The nation’s chief health administrator won’t intervene in the case of a 10-year-old Newtown Square with cystic fibrosis who is waiting for a lung transplant at Children’s Hospital of Philadelphia.
Kathleen Sebelius, Secretary of Health and Human Services, told a congressional committee on Tuesday that she can’t cherry-pick this one, high-profile case to intervene. She said that at CHOP alone there are three other children who are just as sick as Sarah Murnaghan.
Murnaghan has cystic fibrosis, a progressive disorder that affects mainly the lungs. Without a lung transplant, she will die. She’s been on a transplant list 18 months.
Her family wants her to be eligible to get an adult lung should one become available.
But national rules governing lung transplants give children under 12 lower priority than any waiting adults for any adult lung that might become available for transplant.
The Murnaghan family has called on Sebelius to suspend policies that deny their daughter a transplant based on her age.

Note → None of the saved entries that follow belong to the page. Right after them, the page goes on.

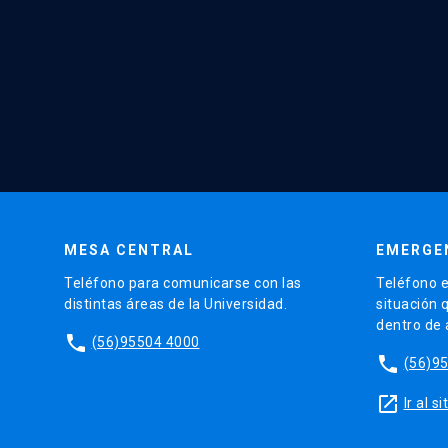
MESA CENTRAL
EMERGE
Teléfono para comunicarse con las
Teléfono e
distintas áreas de la Universidad.
situación 
dentro de
phone
(56)95504 4000
phone
(56)9
launch
Ir al 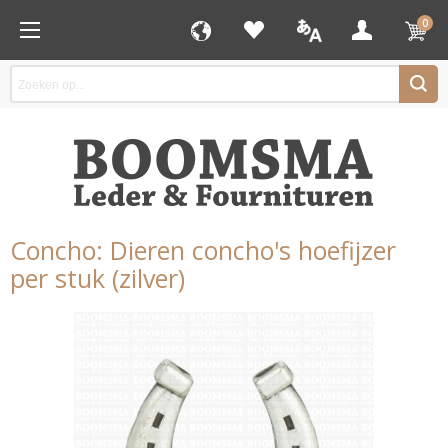
0
Concho: Dieren concho's hoefijzer
per stuk (zilver)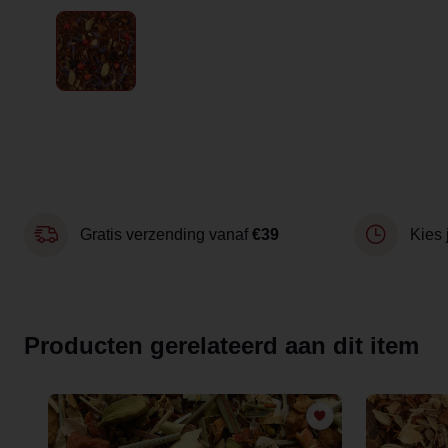
Gratis verzending vanaf
€39
Kies 
Producten gerelateerd aan dit item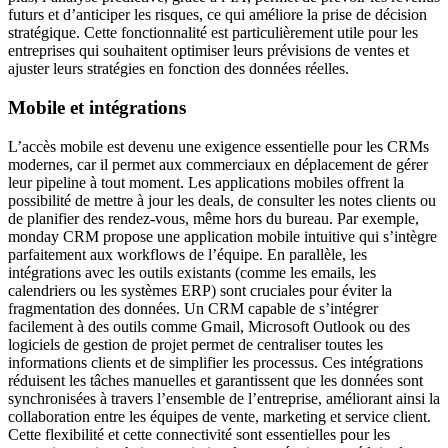
futurs et d’anticiper les risques, ce qui améliore la prise de décision
stratégique. Cette fonctionnalité est particulièrement utile pour les
entreprises qui souhaitent optimiser leurs prévisions de ventes et
ajuster leurs stratégies en fonction des données réelles.
Mobile et intégrations
L’accès mobile est devenu une exigence essentielle pour les CRMs
modernes, car il permet aux commerciaux en déplacement de gérer
leur pipeline à tout moment. Les applications mobiles offrent la
possibilité de mettre à jour les deals, de consulter les notes clients ou
de planifier des rendez-vous, même hors du bureau. Par exemple,
monday CRM propose une application mobile intuitive qui s’intègre
parfaitement aux workflows de l’équipe. En parallèle, les
intégrations avec les outils existants (comme les emails, les
calendriers ou les systèmes ERP) sont cruciales pour éviter la
fragmentation des données. Un CRM capable de s’intégrer
facilement à des outils comme Gmail, Microsoft Outlook ou des
logiciels de gestion de projet permet de centraliser toutes les
informations clients et de simplifier les processus. Ces intégrations
réduisent les tâches manuelles et garantissent que les données sont
synchronisées à travers l’ensemble de l’entreprise, améliorant ainsi la
collaboration entre les équipes de vente, marketing et service client.
Cette flexibilité et cette connectivité sont essentielles pour les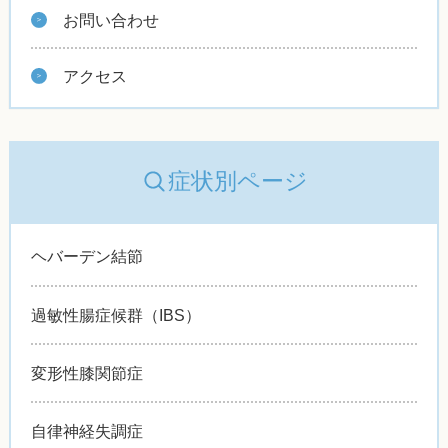
お問い合わせ
アクセス
症状別ページ
ヘバーデン結節
過敏性腸症候群（IBS）
変形性膝関節症
自律神経失調症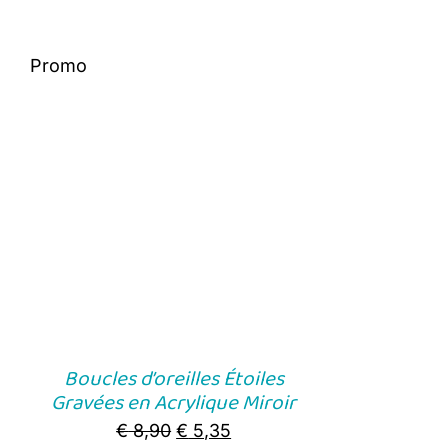
Promo
Boucles d’oreilles Étoiles
Gravées en Acrylique Miroir
Original
Current
€
8,90
€
5,35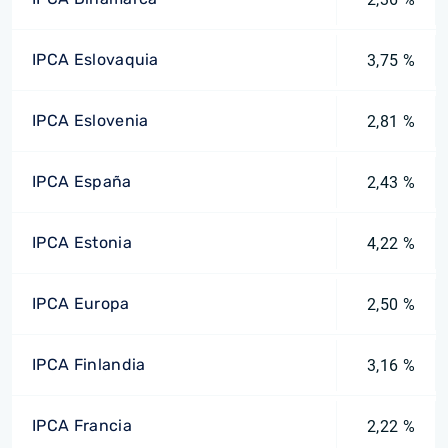
IPCA Eslovaquia
3,75 %
IPCA Eslovenia
2,81 %
IPCA España
2,43 %
IPCA Estonia
4,22 %
IPCA Europa
2,50 %
IPCA Finlandia
3,16 %
IPCA Francia
2,22 %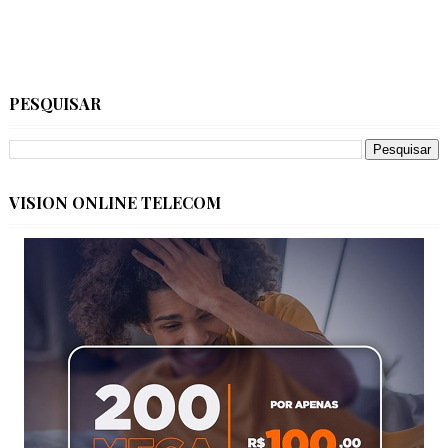
PESQUISAR
VISION ONLINE TELECOM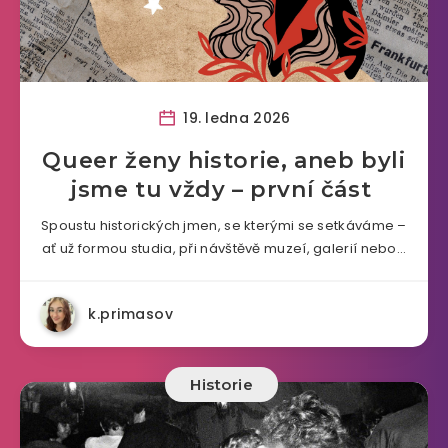
19. ledna 2026
Queer ženy historie, aneb byli
jsme tu vždy – první část
Spoustu historických jmen, se kterými se setkáváme –
ať už formou studia, při návštěvě muzeí, galerií nebo…
k.primasov
Historie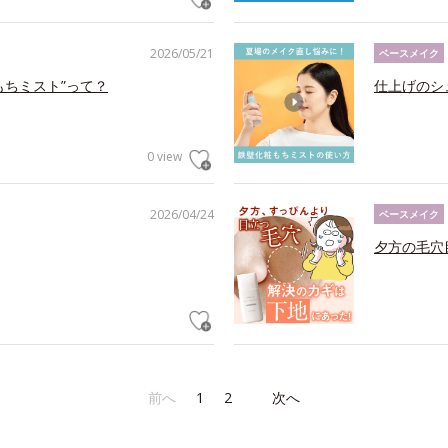
2026/05/21
ベースメイク
もちミスト”って？
仕上げのシ
0 view
2026/04/24
ベースメイク
夕方の毛穴
前へ
1
2
次へ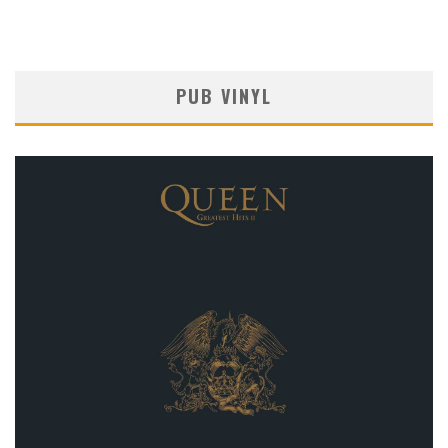
PUB VINYL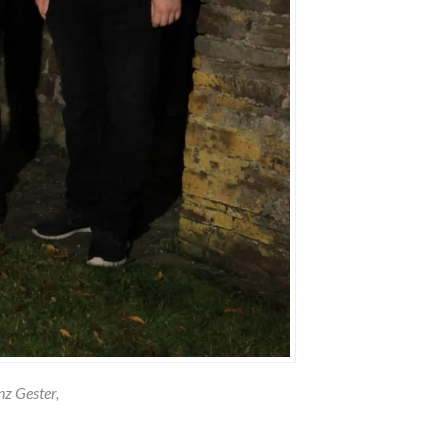
nz Gester,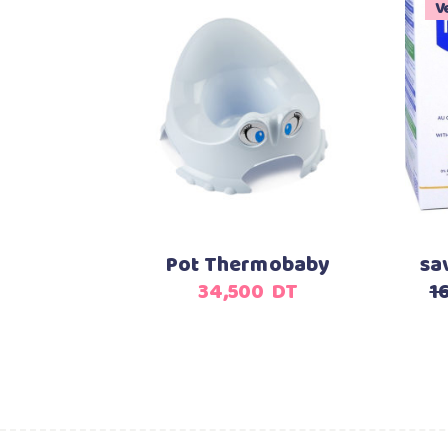
V
Ajouter au panier
Pot Thermobaby
sa
34,500
DT
1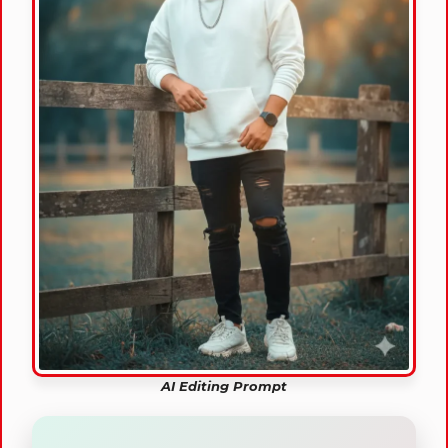
AI Editing Prompt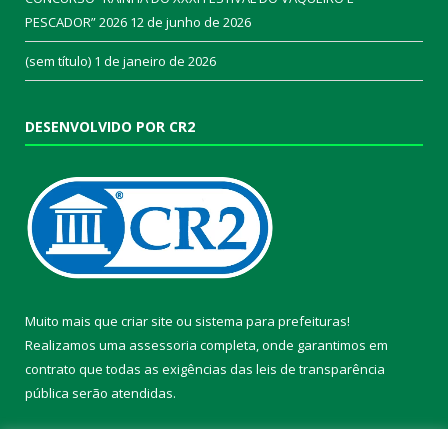
PESCADOR” 2026
12 de junho de 2026
(sem título)
1 de janeiro de 2026
DESENVOLVIDO POR CR2
Muito mais que
criar site
ou
sistema para prefeituras
!
Realizamos uma
assessoria
completa, onde garantimos em
contrato que todas as exigências das
leis de transparência
pública
serão atendidas.
Conheça o
PNTP
e o
Radar da Transparência Pública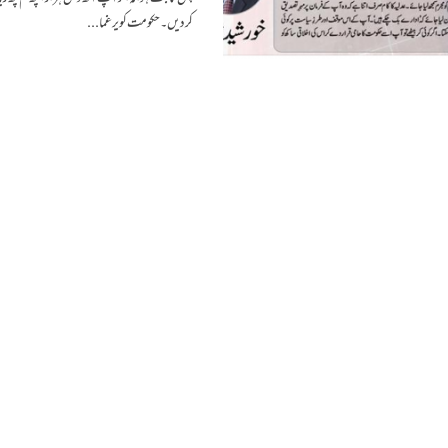
کر دیں۔حکومت کو یرغما...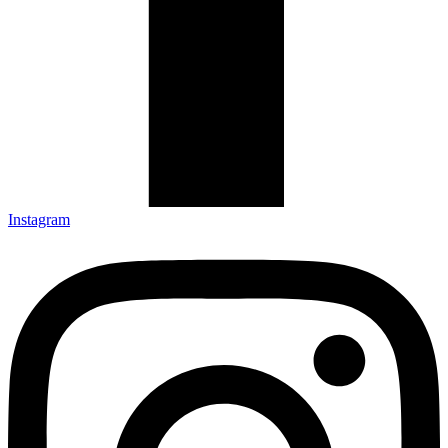
Instagram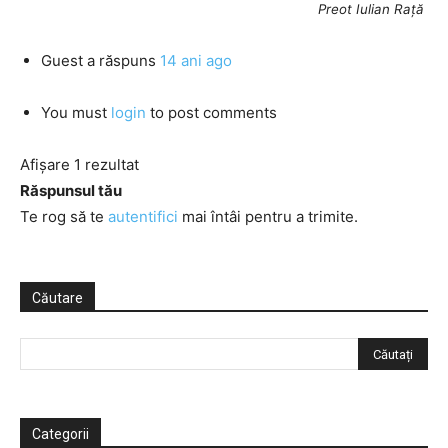
Preot Iulian Rață
Guest
a răspuns
14 ani ago
You must
login
to post comments
Afișare 1 rezultat
Răspunsul tău
Te rog să te
autentifici
mai întâi pentru a trimite.
Căutare
Categorii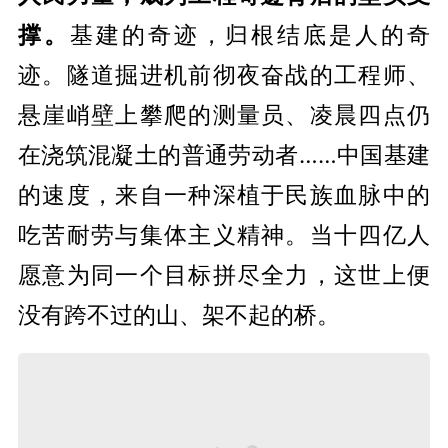
撑。
基建的奇迹，归根结底是人的奇
迹。隧道掘进机前彻夜奋战的工程师、
悬崖峭壁上攀爬的测量员、凌晨四点仍
在浇筑混凝土的普通劳动者……中国基建
的速度，来自一种深植于民族血脉中的
吃苦耐劳与集体主义精神。当十四亿人
愿意为同一个目标拼尽全力，这世上便
没有跨不过的山、架不起的桥。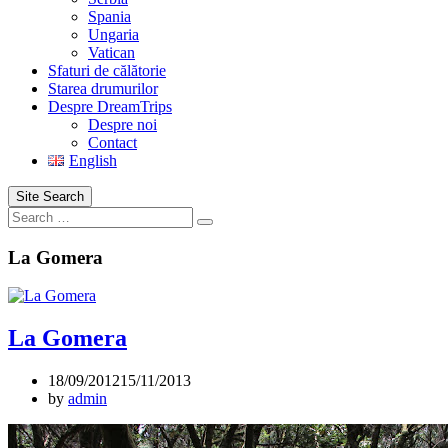
Spania
Ungaria
Vatican
Sfaturi de călătorie
Starea drumurilor
Despre DreamTrips
Despre noi
Contact
English
Site Search
Search
La Gomera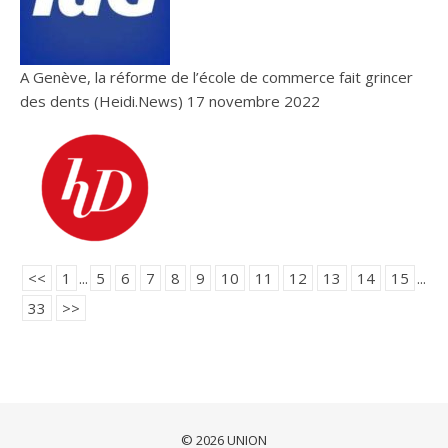
A Genève, la réforme de l’école de commerce fait grincer
des dents (Heidi.News)
17 novembre 2022
<<
1
...
5
6
7
8
9
10
11
12
13
14
15
...
33
>>
© 2026 UNION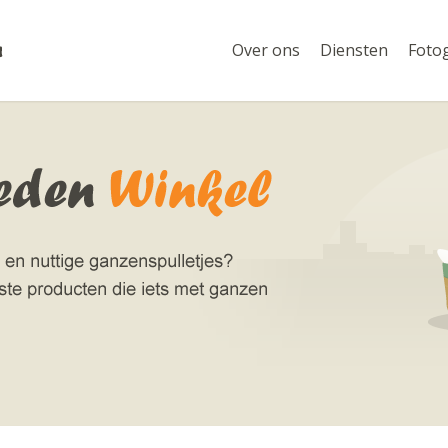
Over ons
Diensten
Fotog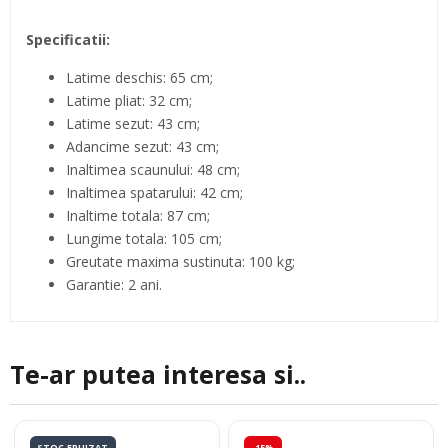
Specificatii:
Latime deschis: 65 cm;
Latime pliat: 32 cm;
Latime sezut: 43 cm;
Adancime sezut: 43 cm;
Inaltimea scaunului: 48 cm;
Inaltimea spatarului: 42 cm;
Inaltime totala: 87 cm;
Lungime totala: 105 cm;
Greutate maxima sustinuta: 100 kg;
Garantie: 2 ani.
Te-ar putea interesa si..
STOC EPUIZAT
-15%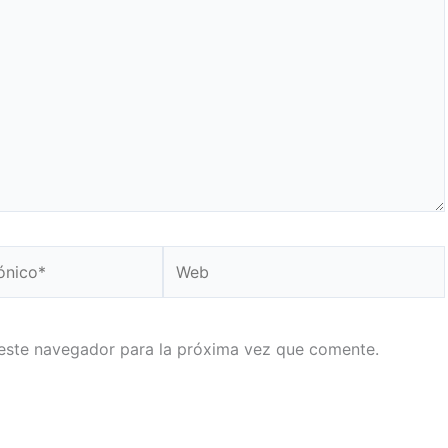
Web
este navegador para la próxima vez que comente.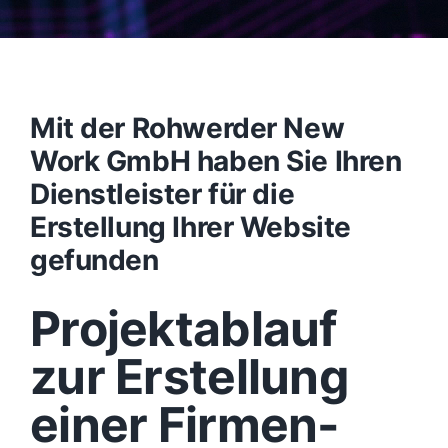
Mit der Rohwerder New
Work GmbH haben Sie Ihren
Dienstleister für die
Erstellung Ihrer Website
gefunden
Projektablauf
zur Erstellung
einer Firmen-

“We aren’t asking for an exception to be made, we are asking for a suspension of current policy while the review that the Secretary requested is conducted,” U.S. Rep. Pat Meehan, who is the family’s congressman, said in a statement. “This will protect kids, including Sarah, who are being discriminated against by this arbitrary policy. As I outlined in a letter to the Secretary, she does indeed have the authority to intervene and suspend the policy. Sarah is not asking to be placed ahead of another, but rather for equitable treatment based on sound medical judgment and that she be accorded her appropriate place in line.”
Sebelius told the congressional committee that transplant policies for children need review, but that it would not be right for her suspend the rules for an individual case.
CHOP has not commented on the case, which has attracted national attention.
Dr. Scott Halpern, an assistant professor of medicine at the University of Pennsylvania, said he agrees with Sebelius’ decision, saying that transplant policies are well established.
“It would be wrong for policies to be changed in light of a single case,” he said. “Rather, we should use this devastating case to encourage scientific examination to use lung supply to benefit everyone, adults and children.”
Arthur Caplan, director of the Center of Medical Ethics at New York University and founder of Penn’s Center for Bioethcs, also said Sebelius’ stance was proper, but added that she didn’t go far enough in her call for reform.
He questioned the lack of any avenue to appeal these types of medical decisions.
“People think that the law would fall apart if we called them into question,” he said. “Even the IRS has an appeals process. People need that safety valve to turn when they want to question certain medical policies.”